Growth industries are almost always draw their workforce from the unexperienced and the uncertified. A new thing requires ability rather than credentials. Witness the tech companies started in garages by college dropouts. Normally a crisis or a recession is the moment of opportunity... people retreat from skill sets that have become outmoded or corrupted and turn again to the foundational questions of "What am I good at?" and "What is possible?" Capital looks for new riverbeds and dry ground becomes green. Flutes sound and bird chirp and it's bright and sunny Springtime.

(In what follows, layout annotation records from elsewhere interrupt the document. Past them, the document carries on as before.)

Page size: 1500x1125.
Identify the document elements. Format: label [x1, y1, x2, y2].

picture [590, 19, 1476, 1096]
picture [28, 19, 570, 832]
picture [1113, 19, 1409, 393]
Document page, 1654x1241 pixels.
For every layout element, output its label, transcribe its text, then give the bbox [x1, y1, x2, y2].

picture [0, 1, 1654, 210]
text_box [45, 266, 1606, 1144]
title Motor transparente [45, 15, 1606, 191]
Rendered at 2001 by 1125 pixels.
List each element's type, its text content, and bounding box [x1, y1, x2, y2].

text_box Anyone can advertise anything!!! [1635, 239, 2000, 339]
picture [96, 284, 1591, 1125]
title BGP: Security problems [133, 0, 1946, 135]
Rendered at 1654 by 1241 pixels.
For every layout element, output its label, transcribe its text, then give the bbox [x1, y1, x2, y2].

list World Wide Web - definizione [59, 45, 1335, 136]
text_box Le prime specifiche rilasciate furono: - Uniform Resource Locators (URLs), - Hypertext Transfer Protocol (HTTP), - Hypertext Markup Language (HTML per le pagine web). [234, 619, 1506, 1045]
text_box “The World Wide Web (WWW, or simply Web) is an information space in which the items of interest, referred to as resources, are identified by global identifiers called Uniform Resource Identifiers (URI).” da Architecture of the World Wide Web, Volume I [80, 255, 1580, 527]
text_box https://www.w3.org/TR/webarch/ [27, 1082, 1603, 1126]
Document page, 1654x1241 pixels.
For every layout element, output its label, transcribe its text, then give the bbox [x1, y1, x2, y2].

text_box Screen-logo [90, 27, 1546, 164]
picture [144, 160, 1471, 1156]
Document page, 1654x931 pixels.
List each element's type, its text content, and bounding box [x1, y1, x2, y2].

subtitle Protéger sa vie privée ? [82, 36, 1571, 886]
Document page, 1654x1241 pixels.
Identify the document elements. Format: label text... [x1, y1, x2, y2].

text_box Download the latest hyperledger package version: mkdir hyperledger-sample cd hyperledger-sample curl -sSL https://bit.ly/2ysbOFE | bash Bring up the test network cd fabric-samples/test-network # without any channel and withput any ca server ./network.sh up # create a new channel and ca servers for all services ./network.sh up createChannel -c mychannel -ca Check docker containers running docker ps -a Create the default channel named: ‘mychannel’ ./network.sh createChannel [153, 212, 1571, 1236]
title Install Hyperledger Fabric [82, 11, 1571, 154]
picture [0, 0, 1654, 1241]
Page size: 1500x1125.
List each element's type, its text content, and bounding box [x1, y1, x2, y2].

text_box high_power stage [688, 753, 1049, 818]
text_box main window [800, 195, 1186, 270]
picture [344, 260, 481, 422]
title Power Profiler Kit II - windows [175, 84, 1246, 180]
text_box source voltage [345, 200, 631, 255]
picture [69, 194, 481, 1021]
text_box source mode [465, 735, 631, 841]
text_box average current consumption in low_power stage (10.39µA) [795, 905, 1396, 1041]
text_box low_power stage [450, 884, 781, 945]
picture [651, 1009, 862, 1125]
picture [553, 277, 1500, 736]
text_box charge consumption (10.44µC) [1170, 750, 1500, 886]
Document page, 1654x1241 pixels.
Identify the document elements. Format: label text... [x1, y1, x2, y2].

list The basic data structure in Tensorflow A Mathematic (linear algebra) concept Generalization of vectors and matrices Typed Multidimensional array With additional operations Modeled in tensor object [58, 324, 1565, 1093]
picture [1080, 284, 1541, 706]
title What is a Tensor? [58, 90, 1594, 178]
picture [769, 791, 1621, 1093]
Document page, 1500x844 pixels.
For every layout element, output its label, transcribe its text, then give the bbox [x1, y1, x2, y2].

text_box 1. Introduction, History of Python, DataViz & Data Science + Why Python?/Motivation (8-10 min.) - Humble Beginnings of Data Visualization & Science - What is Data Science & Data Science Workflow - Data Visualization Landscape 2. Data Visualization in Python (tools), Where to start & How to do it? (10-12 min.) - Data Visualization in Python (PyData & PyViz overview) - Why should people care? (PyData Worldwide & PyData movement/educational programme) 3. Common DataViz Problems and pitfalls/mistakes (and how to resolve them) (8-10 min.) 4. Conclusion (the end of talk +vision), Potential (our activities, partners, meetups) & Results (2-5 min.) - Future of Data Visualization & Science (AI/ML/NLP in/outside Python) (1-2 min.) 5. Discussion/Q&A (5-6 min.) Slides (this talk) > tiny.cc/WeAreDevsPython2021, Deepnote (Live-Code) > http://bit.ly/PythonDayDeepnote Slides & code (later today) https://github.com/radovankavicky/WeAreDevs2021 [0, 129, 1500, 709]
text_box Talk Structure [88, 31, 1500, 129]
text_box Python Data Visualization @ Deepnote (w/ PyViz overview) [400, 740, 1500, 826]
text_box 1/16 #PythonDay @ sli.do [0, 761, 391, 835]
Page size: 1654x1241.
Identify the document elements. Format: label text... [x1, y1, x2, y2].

But when you have a government that's trying to backpedal you into Fall, gluing dead leaves to dead trees, building dikes and dams and cannibalizing every green shoot in an effort to subsidize the great hulks of a decayed economy, you get precisely what we've got. A winter a la Groundhog's Day.

Evan writes:
The PSST story is that a major impediment to adjustment is that entrepreneurs must come up with new uses of labor to employ workers released from sectors where they are no longer needed. This requires imagination, experimentation and evolution. It takes time.
I have to be honest, I always thought that "It takes time" was understood. When I read the typical economist's arguments against technological unemployment I always thought that they were "Yeah, there might be technological unemployment in the short term, but eventually Say's Law will create new jobs for the unemployed workers." Are there actually economists out there who think the amount of time it takes for the economy to adjust to disruptive technology is zero? That seems utterly bizarre.

Of course, the first school of economics I became familiar with was the Austrian one, so it may be that I was projecting my already PSST-oriented paradigms onto arguments that didn't actually contain them.